CIO

STEM needs highlighted as Australian millennials’ cybersecurity awareness continues to lag

Students in Middle East, Singapore, US, UK and others more aware of cybersecurity jobs, practitioners

Young Australians are among the least prepared to enter the cybersecurity profession amongst their peers in 11 other countries, according to a new survey of millennial attitudes towards cybersecurity careers.

Fully 62.8 percent of the 3779 18-to-26-year olds – surveyed by Zogby Analytics on behalf of Raytheon Australia and the US National Cyber Security Alliance (NCSA) – said that nobody in their high schools had ever mentioned the possibility of a career in cybersecurity.

Australian millennials were generally unaware of what cybersecurity careers involve, with just 35.3 percent – well behind the global average of 45.3 percent – saying they had any awareness of the typical range of responsibilities and job tasks that come with working in cybersecurity.

And just 17.1 percent said they had ever met or spoken to someone working in cybersecurity – well behind the 85.1 percent in Saudi Arabia, 45.3 percent in Turkey, 24.3 percent in Singapore and 21.7 percent in the US. That put Australians well behind the global average of 30.6 percent.

The results “are a reminder that cybersecurity is not just a career of the future,” said Raytheon Australia managing director Michael Ward in a statement in which he emphasised the importance of continuing to motivate young men and women to pursue study in maths and science-related areas.
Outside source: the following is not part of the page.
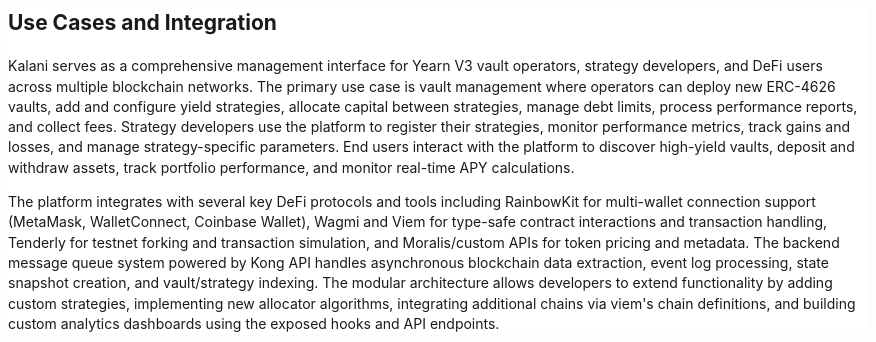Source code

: ## Use Cases and Integration

Kalani serves as a comprehensive management interface for Yearn V3 vault operators, strategy developers, and DeFi users across multiple blockchain networks. The primary use case is vault management where operators can deploy new ERC-4626 vaults, add and configure yield strategies, allocate capital between strategies, manage debt limits, process performance reports, and collect fees. Strategy developers use the platform to register their strategies, monitor performance metrics, track gains and losses, and manage strategy-specific parameters. End users interact with the platform to discover high-yield vaults, deposit and withdraw assets, track portfolio performance, and monitor real-time APY calculations.

The platform integrates with several key DeFi protocols and tools including RainbowKit for multi-wallet connection support (MetaMask, WalletConnect, Coinbase Wallet), Wagmi and Viem for type-safe contract interactions and transaction handling, Tenderly for testnet forking and transaction simulation, and Moralis/custom APIs for token pricing and metadata. The backend message queue system powered by Kong API handles asynchronous blockchain data extraction, event log processing, state snapshot creation, and vault/strategy indexing. The modular architecture allows developers to extend functionality by adding custom strategies, implementing new allocator algorithms, integrating additional chains via viem's chain definitions, and building custom analytics dashboards using the exposed hooks and API endpoints.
The deficiencies in Australia’s STEM (science, technology, engineering and maths) teaching were highlighted in the recent CSO-Dell Australia STEM study, which among other findings revealed a lack of resources and leadership around STEM-related subjects.
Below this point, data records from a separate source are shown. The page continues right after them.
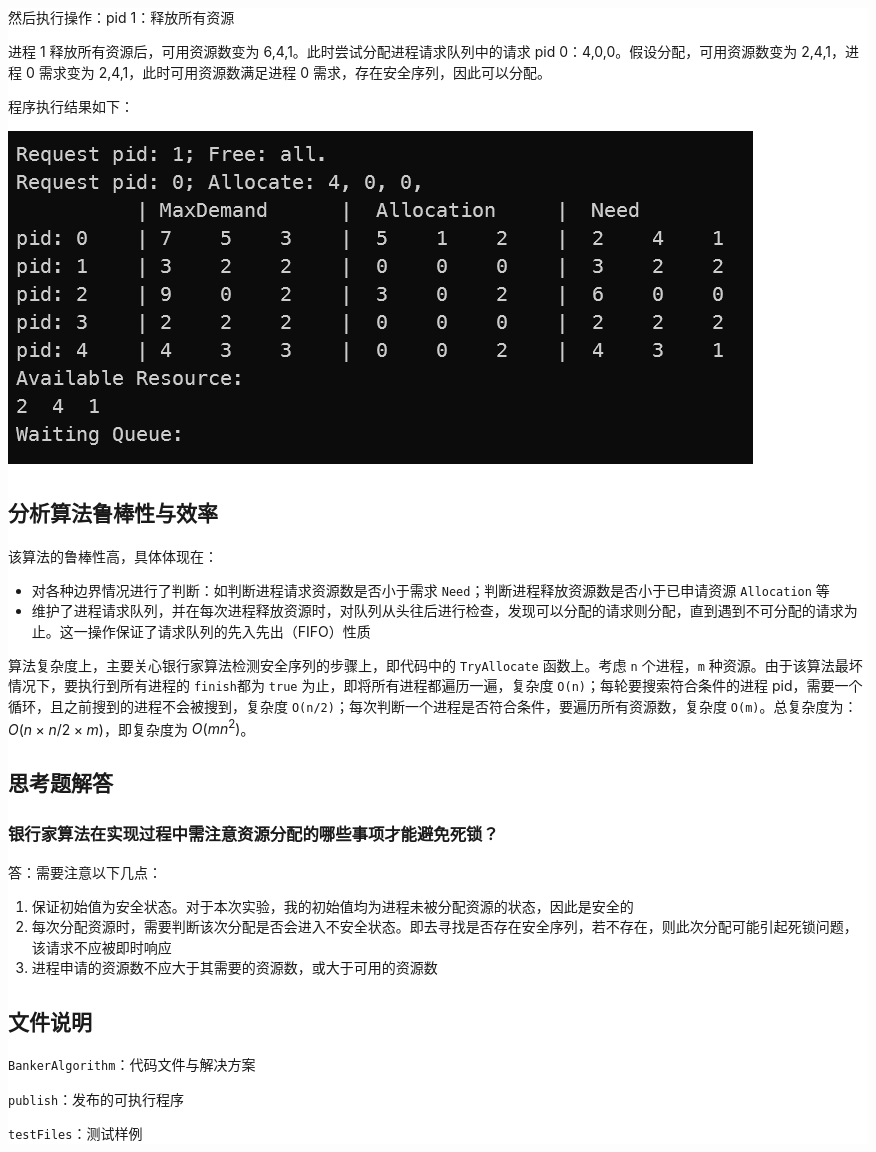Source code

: 然后执行操作：pid 1：释放所有资源

进程 1 释放所有资源后，可用资源数变为 6,4,1。此时尝试分配进程请求队列中的请求 pid 0：4,0,0。假设分配，可用资源数变为 2,4,1，进程 0 需求变为 2,4,1，此时可用资源数满足进程 0 需求，存在安全序列，因此可以分配。

程序执行结果如下：

![t3-5](img/t3-5.png)

## 分析算法鲁棒性与效率

该算法的鲁棒性高，具体体现在：

- 对各种边界情况进行了判断：如判断进程请求资源数是否小于需求 `Need`；判断进程释放资源数是否小于已申请资源 `Allocation` 等
- 维护了进程请求队列，并在每次进程释放资源时，对队列从头往后进行检查，发现可以分配的请求则分配，直到遇到不可分配的请求为止。这一操作保证了请求队列的先入先出（FIFO）性质

算法复杂度上，主要关心银行家算法检测安全序列的步骤上，即代码中的 `TryAllocate` 函数上。考虑 `n` 个进程，`m` 种资源。由于该算法最坏情况下，要执行到所有进程的 `finish`都为 `true` 为止，即将所有进程都遍历一遍，复杂度 `O(n)`；每轮要搜索符合条件的进程 pid，需要一个循环，且之前搜到的进程不会被搜到，复杂度 `O(n/2)`；每次判断一个进程是否符合条件，要遍历所有资源数，复杂度 `O(m)`。总复杂度为：$O(n\times n/2\times m)$，即复杂度为 $O(mn^2)$。

## 思考题解答

### 银行家算法在实现过程中需注意资源分配的哪些事项才能避免死锁？

答：需要注意以下几点：

1. 保证初始值为安全状态。对于本次实验，我的初始值均为进程未被分配资源的状态，因此是安全的
2. 每次分配资源时，需要判断该次分配是否会进入不安全状态。即去寻找是否存在安全序列，若不存在，则此次分配可能引起死锁问题，该请求不应被即时响应
3. 进程申请的资源数不应大于其需要的资源数，或大于可用的资源数

## 文件说明

`BankerAlgorithm`：代码文件与解决方案

`publish`：发布的可执行程序

`testFiles`：测试样例
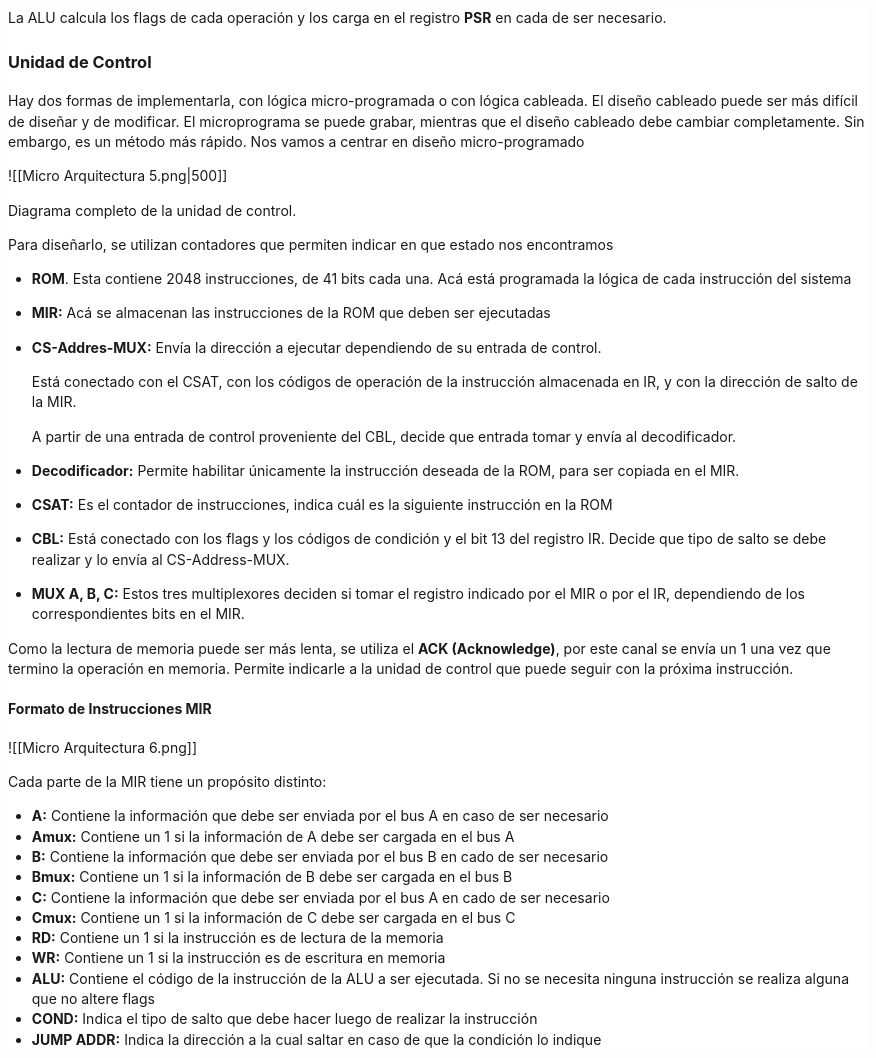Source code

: La ALU calcula los flags de cada operación y los carga en el registro **PSR** en cada de ser necesario.

### Unidad de Control

Hay dos formas de implementarla, con lógica micro-programada o con lógica cableada. El diseño cableado puede ser más difícil de diseñar y de modificar. El microprograma se puede grabar, mientras que el diseño cableado debe cambiar completamente. Sin embargo, es un método más rápido. Nos vamos a centrar en diseño micro-programado

![[Micro Arquitectura 5.png|500]]

Diagrama completo de la unidad de control.

Para diseñarlo, se utilizan contadores que permiten indicar en que estado nos encontramos

- **ROM**. Esta contiene 2048 instrucciones, de 41 bits cada una. Acá está programada la lógica de cada instrucción del sistema
- **MIR:** Acá se almacenan las instrucciones de la ROM que deben ser ejecutadas
- **CS-Addres-MUX:** Envía la dirección a ejecutar dependiendo de su entrada de control.

	Está conectado con el CSAT, con los códigos de operación de la instrucción almacenada en IR, y con la dirección de salto de la MIR.

	A partir de una entrada de control proveniente del CBL, decide que entrada tomar y envía al decodificador.

- **Decodificador:** Permite habilitar únicamente la instrucción deseada de la ROM, para ser copiada en el MIR.
- **CSAT:** Es el contador de instrucciones, indica cuál es la siguiente instrucción en la ROM
- **CBL:** Está conectado con los flags y los códigos de condición y el bit 13 del registro IR. Decide que tipo de salto se debe realizar y lo envía al CS-Address-MUX.
- **MUX A, B, C:** Estos tres multiplexores deciden si tomar el registro indicado por el MIR o por el IR, dependiendo de los correspondientes bits en el MIR.

Como la lectura de memoria puede ser más lenta, se utiliza el **ACK (Acknowledge)**, por este canal se envía un 1 una vez que termino la operación en memoria. Permite indicarle a la unidad de control que puede seguir con la próxima instrucción.

#### Formato de Instrucciones MIR

![[Micro Arquitectura 6.png]]

Cada parte de la MIR tiene un propósito distinto:

- **A:** Contiene la información que debe ser enviada por el bus A en caso de ser necesario
- **Amux:** Contiene un 1 si la información de A debe ser cargada en el bus A
- **B:** Contiene la información que debe ser enviada por el bus B en cado de ser necesario
- **Bmux:** Contiene un 1 si la información de B debe ser cargada en el bus B
- **C:** Contiene la información que debe ser enviada por el bus A en cado de ser necesario
- **Cmux:** Contiene un 1 si la información de C debe ser cargada en el bus C
- **RD:** Contiene un 1 si la instrucción es de lectura de la memoria
- **WR:** Contiene un 1 si la instrucción es de escritura en memoria
- **ALU:** Contiene el código de la instrucción de la ALU a ser ejecutada. Si no se necesita ninguna instrucción se realiza alguna que no altere flags
- **COND:** Indica el tipo de salto que debe hacer luego de realizar la instrucción
- **JUMP ADDR:** Indica la dirección a la cual saltar en caso de que la condición lo indique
Some 64.8 percent of teachers said they lacked adequate professional development in integrating technology into their STEM-related education, while 54.7 percent said they lacked funding, 52.3 percent cited time restrictions, and 42.3 percent lacked a structured STEM curriculum.

Such restrictions have led to a significant range of efforts designed to bolster STEM teaching and promotion of cybersecurity careers within Australian schools: last year, for example, six IT-security vendors joined forces to launch Day of STEM, a localised version of the US-based LifeJourney program.

The Raytheon findings also identified a strong gender gap: for example, 35.4 percent of men but just 20.3 percent of women said they were more likely to consider a career in cybersecurity than last year. While 32.3 percent of young men said they had met or spoken to a cybersecurity professional, just 9.3 percent of young women said the same. And while 44.6 percent of men said the idea of a cybersecurity career was raised with them in high school, just 11 percent of women said they had received such a suggestion.

While lagging world benchmarks, the Australian figures showed small gains from similar Raytheon-NCSA surveys from 2015 – when only 13.3 percent of Australian millennials had met or spoken with a practicing cybersecurity professional and just 33.5 percent were aware of the responsibilities that cybersecurity careers involved.

A similar survey, conducted in 2014, found that 40 percent of surveyed millennials said they would like a career that would help make the Internet safer and more secure and that 41 percent had received advice about IT security-related careers.